--- Task requirements ---
Please write the next part of the court opinion below on marihuana odor and probable cause, picking up right after its final sentence.
BEGIN Document segment
At about the same time the arrest of Cruz Pagán and Guillermo Rafael Bordenave was taking place. Agent Piñol was informed by radio that Rafael Guillermo Bordenave was at the office of the National Car Rental located at the San Juan International Airport returning *1060the Chevrolet Impala that had been leased by Cruz Pagán. His arrest was ordered by agent Piñol. Once under custody all three defendants were taken to the U.S. Customs House for processing before being taken to the Magistrate.

Defendants challenge the ability of the agents to detect the odor of marihuana that emanated from the van. On this point, it has been held that the expertise of a police officer in narcotics may be an important factor in assessing the probable cause to seize items in an automobile.14 The evidence on record establishes that agents Calderón, Rivera and Piñol are all officers of vast experience on the subject of marihuana and other narcotics. Agent Piñol had worked for the U.S. Customs Service for twenty-six years and is now working as Special Agent for the Drug Enforcement Administration. Agent Rivera has worked as a Special Agent for Customs for six years and agent Calderón for two years.15 The agents testified at length during the hearing as to their experience relating to the recognition of the odor of marihuana. This Court is persuaded that the agents are fully capable of recognizing the odor of marihuana.16 Moreover, in this case we are dealing with a substantial amount of marihuana enclosed in the limited cargo area of the van. Probable cause for arrest on the basis of odor of narcotics has been found in the following cases.

Hernández v. U. S., 353 F.2d 624, Cert. Den. 384 U.S. 1008, 86 S.Ct. 1972, 16 L.Ed.2d 1021; U. S. v. Fischer, 38 F.2d 830 (1930); U. S. v. Troise, 483 F.2d 615 (1973); U. S. v. Martínez Miramontes, 494 F.2d 808 (9th Cir. 1974); U. S. v. Odgen, (9th Cir.) 485 F.2d 536.

The case of Martinez Miramontes, supra,17 this Court finds is very persuasive on the point of the extension of the “plain view” doctrine to the use of other senses to establish probable cause. No longer is an officer restrict*1061ed to seizing evidence that is in “plain view”. Now the doctrine has been expanded to cover that evidence that can be perceived by the sense of smell or what the officer may hear. In United States v. Bowman, (10th Cir.) 487 F.2d 1229, the Court held that “a border patrol agent who had learned how to identify marijuana by sight or by its odor has probable cause to search and seize and to effect arrests upon discovery of the marijuana in the vehicle”.

Defendants’ emphasis in Carroll v. United States, 267 U.S. 132, 45 S.Ct. 280, 69 L.Ed. 543 (1924) and Taylor v. United States, 286 U.S. 1, 52 S.Ct. 466, 76 L.Ed. 951 (1931), in support of their theory that an odor alone does not authorize a search without a warrant, is misplaced. A careful analysis of these cases convinces us that they are distinguishable from the case at bar. In Carroll, the Supreme Court held that a police officer without a warrant may search a vehicle stopped by him on the highway, provided that the search is based on probable cause that the vehicle contains contraband. The Supreme Court then went on to distinguish between the search of a dwelling structure for which a warrant may be readily obtained and the search of a vehicle which can be moved quickly from the jurisdiction before a warrant is obtained. Thus, Carroll rather than supporting defendants’ argument, defeats it.
END Document segment
BEGIN Given material
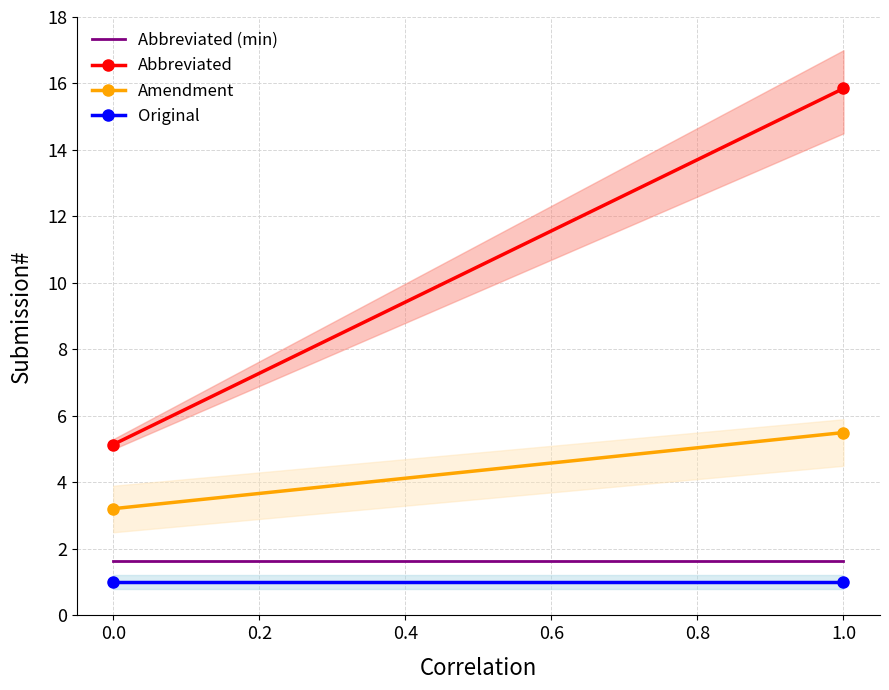

What is the sum of all Abbreviated values?

21.0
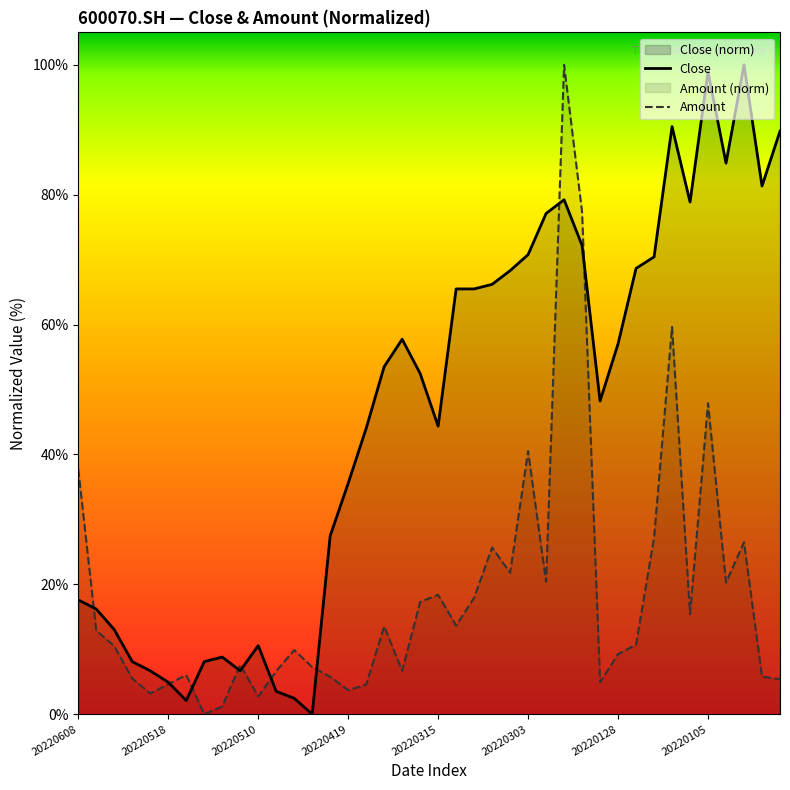

Does the chart have visible grid lines?

No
END Given material
--- Answer to this exercise ---
In Taylor, the Supreme Court held that suspicion that a person is engaged in violation of the prohibition laws confirmed by the odor of whiskey and by peeping through a chink in the garage adjacent to his dwelling and part of the same premises did not justify prohibition officers in breaking into the garage for the purposes of obtaining evidence of guilt. As it can be readily ascertained, the facts in Taylor are entirely different from those in this case for in Taylor the place of the search was a garage next to a dwelling structure and not a moving van such as in this case.

Defendants further point out that even assuming probable cause to arrest them, the agents did not have a right to search the van without a warrant. The fallacy of defendants’ argument lies in the fact that they mistake the probable cause- to arrest the defendants with the probable cause necessary to search the van.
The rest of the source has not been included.